Height/Weight: 6’11.75/ 215 lbs.
When you look at Nicolas Claxton, you are looking at one of the most unique players in this class. There simply aren’t many guys with the combination of skills that he has for his size. We saw a noticeable transformation in the 2018-2019 season as he played a very integral part in Tom Crean’s system. The 6’11” sophomore was named Second Team All-SEC and was one of the hottest names at the NBA Combine. He turned heads after an impressive 7-7-7 (points, rebounds, blocks) stat line in his first combine scrimmage.
Tom Crean was very creative in the way he used Claxton. The term Point Forward gets thrown around from time to time and Claxton certainly has some Point Forward elements to his game.
There were many instances where he displayed his speed and ball handling ability in the transition game. He was used in the back-court, around the rim, and at the free throw line. This flexibility along with some other skills and traits, which I’ll mention here soon, makes Claxton fit into the new wave of position-less basketball quite nicely.
The first thing that stands out about Claxton’s game his ability to guard the perimeter. In the modern NBA we see plenty of big men who get switched on to guards only to be left out to dry by quick dribble moves. Claxton has quick feet that makes him capable of keeping an attacking guard in front of him. If he does get beat, he can use his long length combined with his quickness to recover to alter shots. Watch here as Claxton gets matched up against Kerwin Roach and eventually pokes the ball away for a quick turnover.
In the NBA, rim protection is a coveted asset to keep players from attacking the lane. Layups and dunks are considered the easiest shots in the game so finding players who can block and alter shots are of high importance. Claxton projects to have this ability and showed it at the combine. He measured in with a 7’2” wingspan and had a 36 inch vertical jump which was the highest of all potential centers according to NBA.com. He averaged 2.5 blocks per game and a total of 81 this season which is right around the ranks of Tacko Fall and Neemias Queta. Claxton shows the ability to recover on defense quite nicely and uses that length to come provide help side defense when needed.
The last major strength that I feel can translate for him at the next level is that he can be a quality transition big. Claxton is an athletic player whose mix of speed and ball handling allows him to get out and run the break if not lead it himself. Claxton also has solid vision as a passer that makes him very fun to watch in both the half-court and transition settings on offense.
Watching Claxton on film or even by a picture, it is easy to tell that he is a thin prospect and will need to bulk up to be more fit to play in the NBA. He currently weighs 215 pounds and is pushed around by bigger post players and sometimes ones that aren’t bigger.

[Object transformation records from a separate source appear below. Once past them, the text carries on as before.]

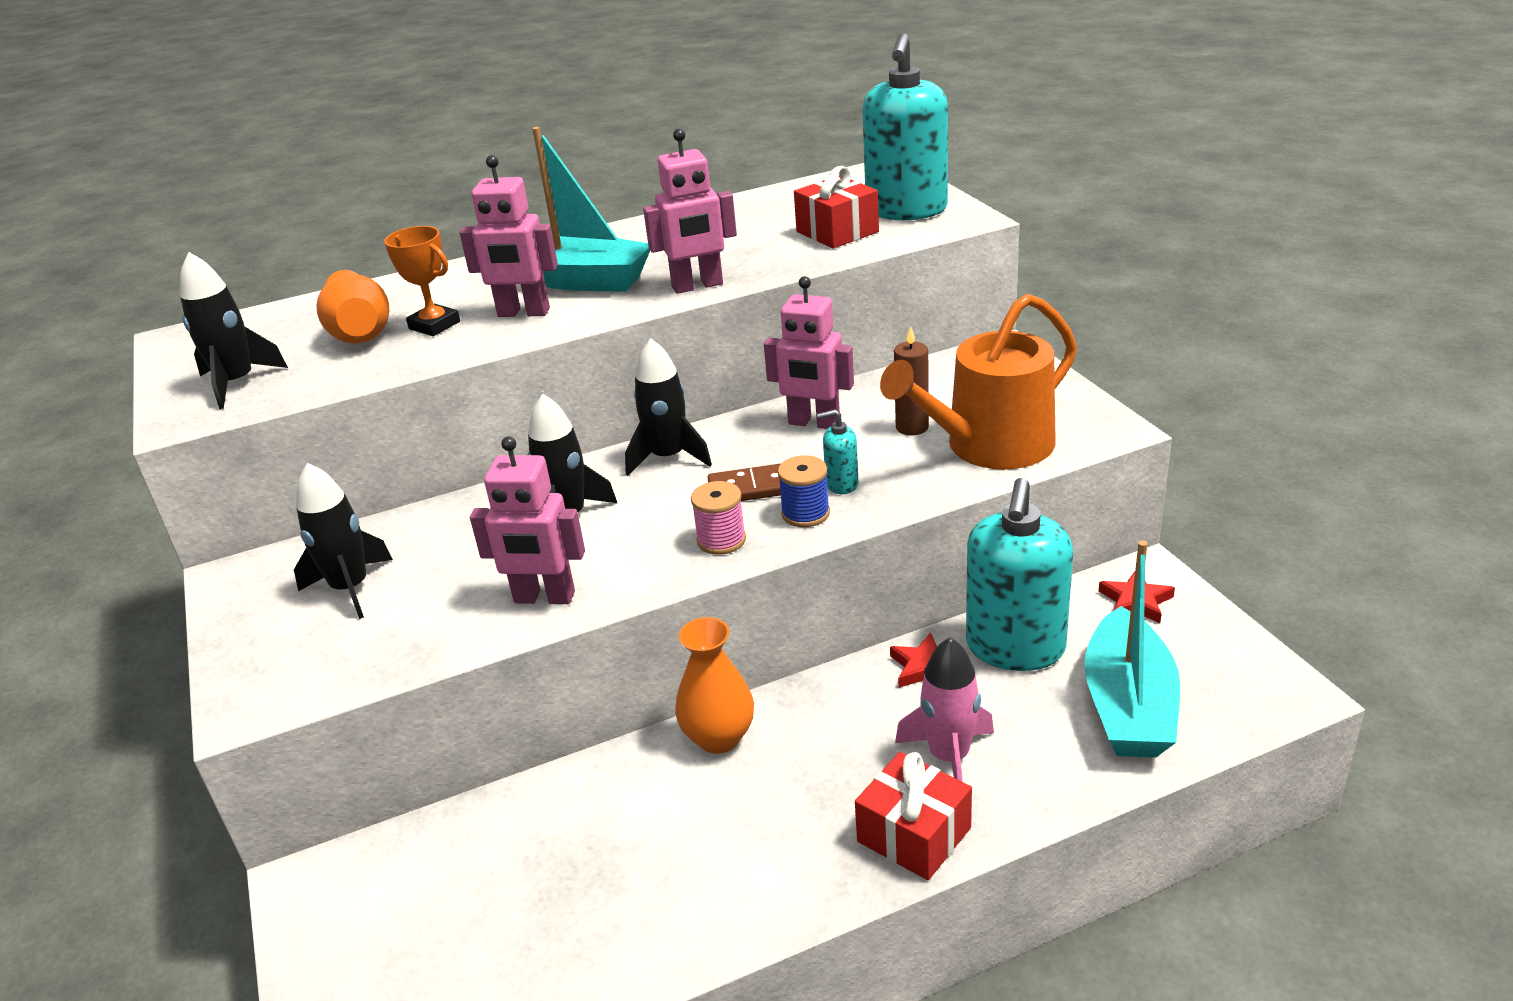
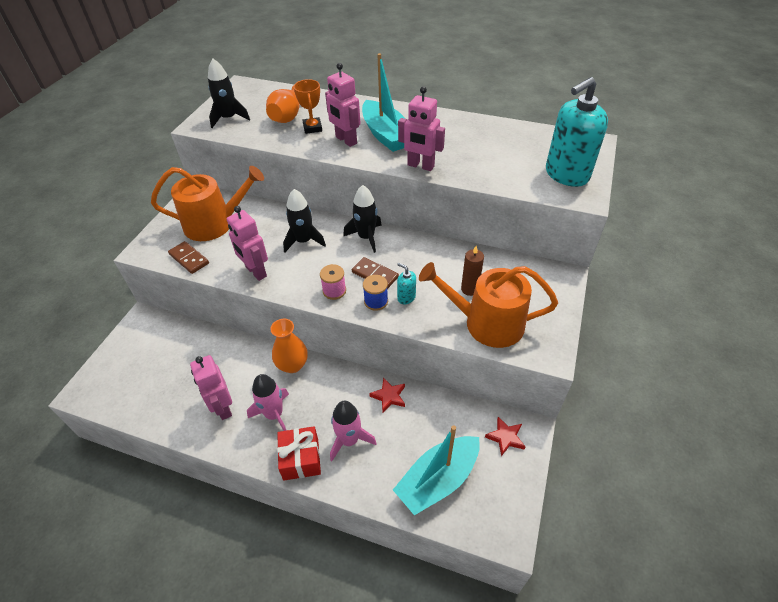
camera: 40 degrees right, 15 degrees up
(350, 588) = (215, 224): black rocket -> orange watering can
(376, 658) = (189, 259): none -> brown domino
(786, 818) = (274, 414): none -> pink rocket
(814, 423) = (436, 259): pink robot -> pink robot (223, 407)
(837, 232) = (517, 169): red gift -> none
(1015, 648) = (430, 416): turquoise soap dispenser -> none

If he can gain another 15 pounds of muscle in his first few years in the league, he could fix this issue. His post-game wasn’t great at the college level and that wasn’t always against NBA bodies and I can only wonder how he would fare in a battle in the paint with the likes of Steven Adams or Karl Anthony-Towns.
When looking at Claxton’s offensive game it is hard to see what exactly his roll will be at the next level. He is a raw offensive player who at times seems like he is still trying to figure the game out. The one thing he could work on that could be effective soon would be his ability to drive past other bigs using his length, ball handling, and quick first step. However, his thin frame can cause him to be pushed off balance ending his drive well before the rim.
The other way I could see Claxton projecting is as a stretch big. Claxton shot the three pretty well at the combine and even shot 34% his freshman year which is pretty impressive, but this past year he shot a poor 28% on over double the attempts per game. Normally evaluators like to look at FT% to see if there is room for improvement on a players three ball, but Claxton shot just 64% from the line. However, the NBA has coaches and shot doctors in place who can help with this and it wouldn’t shock me if he got better touch in the next couple years as he does have solid form on his jumper.
Overall, Claxton is an intriguing prospect who has a unique combination of skills that will be fun to watch at the next level. He is a good switch defender who also has rim protecting capabilities but is raw on offense. His performance in the combine has him shooting up draft boards. It wouldn’t be a surprise to me if a contender took a swing on him as early as the mid-20s. He recently stated he was staying in the 2019 NBA Draft and will forgo his career at Georgia.